Dimeji kept talking.

“Ahn ahn … Are you going to ignore me even now, when I am standing right in front of you?” he asked.  A frown had twisted his brow into odd waves of skin, and the dimples made a very limited appearance as if they were shy.  Nene snapped out of her reverie.

“Oh sorry … What did you say again?”

“I’m Dimeji Bakare.  You can call me Richard.  And you are?”

“Nene. Nene Alozie,” she said, smiling in spite of herself.

“Auntie, na which mineral you want make I give you?” the woman asked.  She was tired of watching this drama and just wanted to get paid.

“The Mirinda is fine, Madam.  Twelve bottles of Coke, eight bottles of Fanta, and four bottles of Mirinda,” Nene replied, turning back to face the woman.

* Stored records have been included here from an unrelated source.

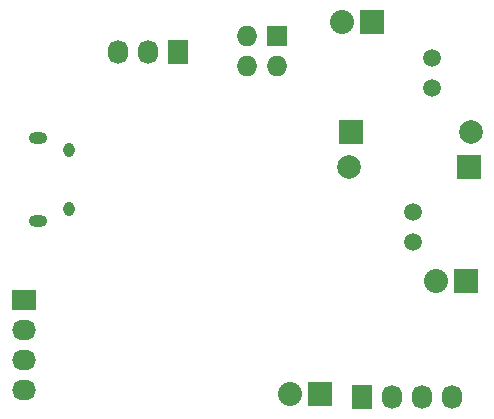
<source format=gbr>
G04 #@! TF.FileFunction,Soldermask,Bot*
%FSLAX46Y46*%
G04 Gerber Fmt 4.6, Leading zero omitted, Abs format (unit mm)*
G04 Created by KiCad (PCBNEW (2015-08-05 BZR 6055, Git fa29c62)-product) date 28/09/2015 12:51:56 PM*
%MOMM*%
G01*
G04 APERTURE LIST*
%ADD10C,0.100000*%
%ADD11C,1.501140*%
%ADD12C,1.998980*%
%ADD13R,1.998980X1.998980*%
%ADD14R,2.032000X1.727200*%
%ADD15O,2.032000X1.727200*%
%ADD16O,0.950000X1.250000*%
%ADD17O,1.550000X1.000000*%
%ADD18R,1.727200X2.032000*%
%ADD19O,1.727200X2.032000*%
%ADD20R,1.727200X1.727200*%
%ADD21O,1.727200X1.727200*%
%ADD22R,2.032000X2.032000*%
%ADD23O,2.032000X2.032000*%
G04 APERTURE END LIST*
D10*
D11*
X70855840Y-128137920D03*
X70855840Y-125597920D03*
X69230240Y-141175740D03*
X69230240Y-138635740D03*
D12*
X63820040Y-134800340D03*
D13*
X73980040Y-134800340D03*
D12*
X74117200Y-131899660D03*
D13*
X63957200Y-131899660D03*
D14*
X36258500Y-146100800D03*
D15*
X36258500Y-148640800D03*
X36258500Y-151180800D03*
X36258500Y-153720800D03*
D16*
X40127360Y-133399260D03*
X40127360Y-138399260D03*
D17*
X37427360Y-132399260D03*
X37427360Y-139399260D03*
D18*
X64861440Y-154310080D03*
D19*
X67401440Y-154310080D03*
X69941440Y-154310080D03*
X72481440Y-154310080D03*
D20*
X57718960Y-123718320D03*
D21*
X57718960Y-126258320D03*
X55178960Y-123718320D03*
X55178960Y-126258320D03*
D18*
X49342040Y-125089920D03*
D19*
X46802040Y-125089920D03*
X44262040Y-125089920D03*
D22*
X61328300Y-154012900D03*
D23*
X58788300Y-154012900D03*
D22*
X73741280Y-144505680D03*
D23*
X71201280Y-144505680D03*
D22*
X65714880Y-122570240D03*
D23*
X63174880Y-122570240D03*
M02*

</source>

“Madam, please add two cartons of Chivita, the pineapple one.  I will pay for everything,” Dimeji offered.

Nene tried to convince him otherwise, but he would not be deterred.

“Consider it a gift, from a neighbor,” he said, as he paid for everything Nene had purchased, including the crate of drinks.  As she thanked him, he said it was his pleasure, and was about to ask her some more questions when his phone rang.  He answered it and immediately burst into fluent Hausa. Nene was shocked.

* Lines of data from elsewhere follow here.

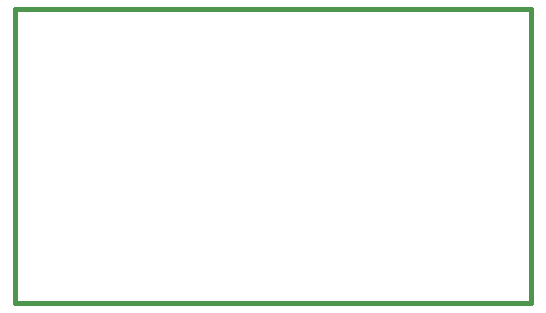
<source format=gbr>
G04 (created by PCBNEW-RS274X (2011-05-25)-stable) date Sat 11 Aug 2012 11:46:33 PM MDT*
G01*
G70*
G90*
%MOIN*%
G04 Gerber Fmt 3.4, Leading zero omitted, Abs format*
%FSLAX34Y34*%
G04 APERTURE LIST*
%ADD10C,0.006000*%
%ADD11C,0.015000*%
G04 APERTURE END LIST*
G54D10*
G54D11*
X22900Y-18800D02*
X22900Y-18700D01*
X22700Y-18800D02*
X22900Y-18800D01*
X22900Y-09000D02*
X22900Y-09100D01*
X22800Y-09000D02*
X22900Y-09000D01*
X05700Y-09000D02*
X05700Y-09200D01*
X22900Y-09100D02*
X22900Y-18700D01*
X05700Y-09000D02*
X22800Y-09000D01*
X05700Y-18800D02*
X05700Y-09200D01*
X22700Y-18800D02*
X05700Y-18800D01*
M02*

</source>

The phone call lasted for just a minute, and Nene immediately asked about his speaking Hausa.

“I grew up in Kaduna.  I moved to Lagos when I was about to start secondary school. Oh, sorry.  I didn’t mean to detain you.  Your visitor will be waiting for the drinks.”

“How did you know they were meant for a visitor?”  Nene asked puzzled.

“I saw him entering your house as I was driving past.”

“Your eyes are sharp o.”

“Not as sharp as they need to be,” Dimeji replied.

That last sentence further confused Nene, and as she returned home, she wondered what he meant.  She left him and returned to the car where Godwin was waiting for her.  They both returned to the house.  Nene told Auntie Dubem that a neighbor had paid for the drinks, and she was very pleased.

Nene went with a tray of drinks to serve the visitor.  She knew he would only drink one bottle, but it was for the sake of variety that she presented him with three different bottles.  After greeting him, he pointed to the bottle of Mirinda.  She was just grabbing the bottle opener when her uncle addressed her:

“Nene, Prof and I have been talking.  The friend he came to visit is the General Manager at one of the local banks.  He might be able to get you a job there.”

“Oh, really?  Oh, that would be very nice, sir,” Nene said in response to her uncle. Then, turning to Prof, she said almost knelt down while the words, “Thank you, sir,” escaped from her lips.  Prof smiled his acknowledgment.

“What course did you study in school?” Prof asked.

“Business Administration, sir,” Nene replied.

“Come on, Prof.  You know that even if she read Agric. Science, she can still get a job at a bank,” Chief teased.  Both men laughed and the conversation switched to politics.  Nene took that as her cue and slipped away.

After Prof left, Chief told her to send her CV to him by e-mail, which she did promptly.  He would forward it to his contacts, including the very prospective one they had already discussed.  That night, Nene went to bed full of hope.